Thinking about this today I remembered an interesting analysis of the ISIS-2 clinical trial. In this study the effect of Aspirin was compared to that of placebo in patients with acute myocardial infarction. Overall the trial was positive showing a strong benefit. The authors went on to show that aspirin was, however, ineffective in patients born under the star signs of Libra and Gemini (150 deaths on aspirin vs 147 on placebo), but was beneficial in the remainder (654 deaths on aspirin vs 869 on placebo). As the authors said "most people laughed when they were shown the results" but if a more plausible separation of data is presented (e.g. men versus women, or African Americans versus Caucasians) they are more likely to believe them even though they still reflect the analysis of subgroups. But it doesn't stop with drug therapy. A study of endarterectomy for severe carotid stenosis showed a remarkable trend in benefit (p<0·0000001), highest in patients born in May or June and falling smoothly to possible harm in March and April. Was this the influence of birth on outcome of a surgical procedure - I don't think so. If your interested in more of these subgroup anomalies they are well described in this review by Peter Sleight.
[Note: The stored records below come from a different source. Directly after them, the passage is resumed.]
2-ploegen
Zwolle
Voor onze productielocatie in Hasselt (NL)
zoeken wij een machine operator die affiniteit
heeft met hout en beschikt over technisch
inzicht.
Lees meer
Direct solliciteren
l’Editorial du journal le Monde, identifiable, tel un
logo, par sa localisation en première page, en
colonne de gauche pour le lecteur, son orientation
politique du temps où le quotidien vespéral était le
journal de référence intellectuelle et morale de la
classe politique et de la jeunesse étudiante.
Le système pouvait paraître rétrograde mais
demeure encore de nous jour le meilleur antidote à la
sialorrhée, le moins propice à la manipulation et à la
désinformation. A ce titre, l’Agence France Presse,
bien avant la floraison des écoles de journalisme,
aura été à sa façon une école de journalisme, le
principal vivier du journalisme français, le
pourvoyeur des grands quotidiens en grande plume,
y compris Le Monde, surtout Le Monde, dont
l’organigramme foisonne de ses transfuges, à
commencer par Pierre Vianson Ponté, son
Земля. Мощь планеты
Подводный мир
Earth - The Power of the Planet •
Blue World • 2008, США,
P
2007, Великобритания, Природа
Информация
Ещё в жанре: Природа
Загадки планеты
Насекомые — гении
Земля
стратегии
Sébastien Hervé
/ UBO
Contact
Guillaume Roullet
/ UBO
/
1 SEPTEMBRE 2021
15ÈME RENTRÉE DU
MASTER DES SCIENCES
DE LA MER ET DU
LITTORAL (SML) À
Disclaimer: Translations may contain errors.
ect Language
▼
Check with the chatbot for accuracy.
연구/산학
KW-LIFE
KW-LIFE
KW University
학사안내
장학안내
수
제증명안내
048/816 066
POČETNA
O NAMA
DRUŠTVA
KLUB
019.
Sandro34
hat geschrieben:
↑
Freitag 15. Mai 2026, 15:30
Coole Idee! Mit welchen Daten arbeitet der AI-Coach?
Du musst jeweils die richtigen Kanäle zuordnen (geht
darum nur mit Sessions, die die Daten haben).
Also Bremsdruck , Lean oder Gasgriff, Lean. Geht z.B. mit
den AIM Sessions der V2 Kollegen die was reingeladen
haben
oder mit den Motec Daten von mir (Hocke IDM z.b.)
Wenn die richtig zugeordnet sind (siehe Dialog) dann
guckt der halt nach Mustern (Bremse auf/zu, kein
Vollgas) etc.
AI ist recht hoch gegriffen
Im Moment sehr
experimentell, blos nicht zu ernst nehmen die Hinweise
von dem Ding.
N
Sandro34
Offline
Before we start to claim this is evidence for astrological influences at the time of our birth we need to remember that these results were based on subgroup analyses which are unreliable. The power calculation for a clinical trial is determined for the primary endpoint and statistical analysis of secondary endpoints or subgroups may be interestingly but misleading. Perhaps the best place for astrology is in the newspapers - a light relief between the cartoons and the TV guide.
Dr Richard Bogle
The opinions expressed in this blog are strictly those of the author and should not be construed as the opinion or policy of my employers nor recommendations for your care or anyone else's. Always seek professional guidance instead.